Directions for this task:
Every line containing the string "Forefront" should be returned from the records.

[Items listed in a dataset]

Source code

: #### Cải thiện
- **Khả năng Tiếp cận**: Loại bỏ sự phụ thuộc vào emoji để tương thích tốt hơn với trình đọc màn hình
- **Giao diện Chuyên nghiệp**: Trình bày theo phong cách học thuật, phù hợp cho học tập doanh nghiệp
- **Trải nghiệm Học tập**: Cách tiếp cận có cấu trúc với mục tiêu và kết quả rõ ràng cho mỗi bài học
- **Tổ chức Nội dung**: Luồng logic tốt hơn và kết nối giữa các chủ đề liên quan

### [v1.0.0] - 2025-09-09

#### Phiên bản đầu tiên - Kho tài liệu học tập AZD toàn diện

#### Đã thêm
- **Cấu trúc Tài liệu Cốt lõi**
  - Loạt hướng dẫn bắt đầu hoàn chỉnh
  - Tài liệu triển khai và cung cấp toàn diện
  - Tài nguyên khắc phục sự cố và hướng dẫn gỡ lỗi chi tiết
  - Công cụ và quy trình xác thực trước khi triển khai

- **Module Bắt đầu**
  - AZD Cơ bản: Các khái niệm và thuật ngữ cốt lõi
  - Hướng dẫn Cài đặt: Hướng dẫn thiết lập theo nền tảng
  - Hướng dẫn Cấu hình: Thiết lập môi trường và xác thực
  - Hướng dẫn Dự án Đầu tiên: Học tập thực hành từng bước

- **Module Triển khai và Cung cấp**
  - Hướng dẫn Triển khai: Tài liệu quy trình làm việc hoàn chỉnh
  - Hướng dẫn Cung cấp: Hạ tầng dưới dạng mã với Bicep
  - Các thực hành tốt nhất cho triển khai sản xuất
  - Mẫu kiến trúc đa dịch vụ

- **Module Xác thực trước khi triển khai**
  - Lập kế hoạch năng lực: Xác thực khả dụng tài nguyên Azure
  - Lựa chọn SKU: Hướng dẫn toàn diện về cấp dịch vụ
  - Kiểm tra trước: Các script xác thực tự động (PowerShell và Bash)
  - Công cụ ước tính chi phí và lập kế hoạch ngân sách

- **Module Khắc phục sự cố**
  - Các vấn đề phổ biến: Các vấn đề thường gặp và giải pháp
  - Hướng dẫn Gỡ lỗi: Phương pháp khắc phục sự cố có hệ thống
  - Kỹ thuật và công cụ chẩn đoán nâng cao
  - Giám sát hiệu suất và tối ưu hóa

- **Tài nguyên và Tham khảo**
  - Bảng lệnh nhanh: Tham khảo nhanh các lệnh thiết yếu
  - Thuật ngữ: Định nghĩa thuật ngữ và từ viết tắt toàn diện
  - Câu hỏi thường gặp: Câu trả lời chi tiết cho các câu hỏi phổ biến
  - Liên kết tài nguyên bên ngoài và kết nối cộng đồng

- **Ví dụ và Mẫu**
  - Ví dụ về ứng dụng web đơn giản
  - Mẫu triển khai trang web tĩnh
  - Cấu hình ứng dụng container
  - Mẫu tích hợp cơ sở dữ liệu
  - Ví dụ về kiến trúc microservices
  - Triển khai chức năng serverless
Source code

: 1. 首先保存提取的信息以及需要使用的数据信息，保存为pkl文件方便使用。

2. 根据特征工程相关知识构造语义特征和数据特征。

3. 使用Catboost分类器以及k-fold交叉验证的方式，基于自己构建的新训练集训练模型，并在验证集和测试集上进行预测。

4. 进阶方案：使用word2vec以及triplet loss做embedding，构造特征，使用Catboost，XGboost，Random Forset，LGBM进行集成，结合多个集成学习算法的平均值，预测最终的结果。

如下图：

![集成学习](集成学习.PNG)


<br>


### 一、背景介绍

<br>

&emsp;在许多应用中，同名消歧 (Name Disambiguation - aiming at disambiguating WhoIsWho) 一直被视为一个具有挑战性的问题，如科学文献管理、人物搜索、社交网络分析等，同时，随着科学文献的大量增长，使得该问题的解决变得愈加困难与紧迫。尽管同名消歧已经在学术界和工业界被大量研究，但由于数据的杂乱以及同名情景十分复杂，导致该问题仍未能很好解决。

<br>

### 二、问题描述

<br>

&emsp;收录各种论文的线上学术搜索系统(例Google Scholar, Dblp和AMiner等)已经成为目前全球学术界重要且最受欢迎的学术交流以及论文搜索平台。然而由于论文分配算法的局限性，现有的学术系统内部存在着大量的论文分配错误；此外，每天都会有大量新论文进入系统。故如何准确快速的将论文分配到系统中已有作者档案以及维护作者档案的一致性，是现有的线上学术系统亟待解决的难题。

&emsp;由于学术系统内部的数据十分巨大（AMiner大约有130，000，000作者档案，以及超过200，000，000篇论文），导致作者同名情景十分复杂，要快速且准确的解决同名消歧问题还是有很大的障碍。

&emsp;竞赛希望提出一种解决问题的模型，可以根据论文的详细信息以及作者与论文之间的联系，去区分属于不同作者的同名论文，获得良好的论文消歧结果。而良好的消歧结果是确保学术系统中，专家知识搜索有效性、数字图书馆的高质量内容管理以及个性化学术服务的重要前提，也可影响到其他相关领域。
--
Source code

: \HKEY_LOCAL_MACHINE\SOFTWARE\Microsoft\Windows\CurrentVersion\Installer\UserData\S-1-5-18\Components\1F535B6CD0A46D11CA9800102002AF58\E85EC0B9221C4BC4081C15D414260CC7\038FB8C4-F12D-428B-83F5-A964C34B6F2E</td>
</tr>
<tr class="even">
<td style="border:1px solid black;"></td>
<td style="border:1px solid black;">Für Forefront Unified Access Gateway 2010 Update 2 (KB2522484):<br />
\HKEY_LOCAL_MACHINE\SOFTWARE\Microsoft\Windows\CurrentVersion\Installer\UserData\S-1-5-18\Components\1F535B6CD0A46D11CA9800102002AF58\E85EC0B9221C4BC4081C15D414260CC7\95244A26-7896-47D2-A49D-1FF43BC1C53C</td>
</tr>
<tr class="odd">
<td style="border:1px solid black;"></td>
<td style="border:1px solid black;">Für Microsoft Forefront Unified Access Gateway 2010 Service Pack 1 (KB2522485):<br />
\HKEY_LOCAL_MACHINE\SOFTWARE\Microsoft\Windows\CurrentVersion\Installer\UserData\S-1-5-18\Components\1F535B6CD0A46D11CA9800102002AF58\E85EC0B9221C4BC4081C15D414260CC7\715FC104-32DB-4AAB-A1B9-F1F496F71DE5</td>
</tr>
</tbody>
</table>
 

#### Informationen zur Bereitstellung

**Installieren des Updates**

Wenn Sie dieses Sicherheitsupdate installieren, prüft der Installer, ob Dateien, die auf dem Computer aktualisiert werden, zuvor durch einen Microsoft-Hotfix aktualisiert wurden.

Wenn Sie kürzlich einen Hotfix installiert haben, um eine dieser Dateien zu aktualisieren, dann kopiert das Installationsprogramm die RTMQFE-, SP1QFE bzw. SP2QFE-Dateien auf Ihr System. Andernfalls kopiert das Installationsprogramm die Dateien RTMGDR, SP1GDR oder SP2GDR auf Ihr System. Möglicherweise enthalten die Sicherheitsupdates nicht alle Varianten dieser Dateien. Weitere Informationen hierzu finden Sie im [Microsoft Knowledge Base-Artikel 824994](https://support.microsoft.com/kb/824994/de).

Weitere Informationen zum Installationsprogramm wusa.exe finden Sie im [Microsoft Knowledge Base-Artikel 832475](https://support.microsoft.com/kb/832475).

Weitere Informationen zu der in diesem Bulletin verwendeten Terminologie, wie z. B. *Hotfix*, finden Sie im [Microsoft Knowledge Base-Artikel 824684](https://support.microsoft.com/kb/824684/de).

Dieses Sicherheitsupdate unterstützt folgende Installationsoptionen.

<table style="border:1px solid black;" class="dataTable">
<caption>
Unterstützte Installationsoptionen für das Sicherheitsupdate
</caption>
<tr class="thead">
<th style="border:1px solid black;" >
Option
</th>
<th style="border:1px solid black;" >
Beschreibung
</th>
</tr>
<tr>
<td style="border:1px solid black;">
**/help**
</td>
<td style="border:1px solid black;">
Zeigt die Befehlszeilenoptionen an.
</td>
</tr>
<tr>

Answer to this exercise:
<td style="border:1px solid black;">Für Forefront Unified Access Gateway 2010 Update 2 (KB2522484):<br />
<td style="border:1px solid black;">Für Microsoft Forefront Unified Access Gateway 2010 Service Pack 1 (KB2522485):<br />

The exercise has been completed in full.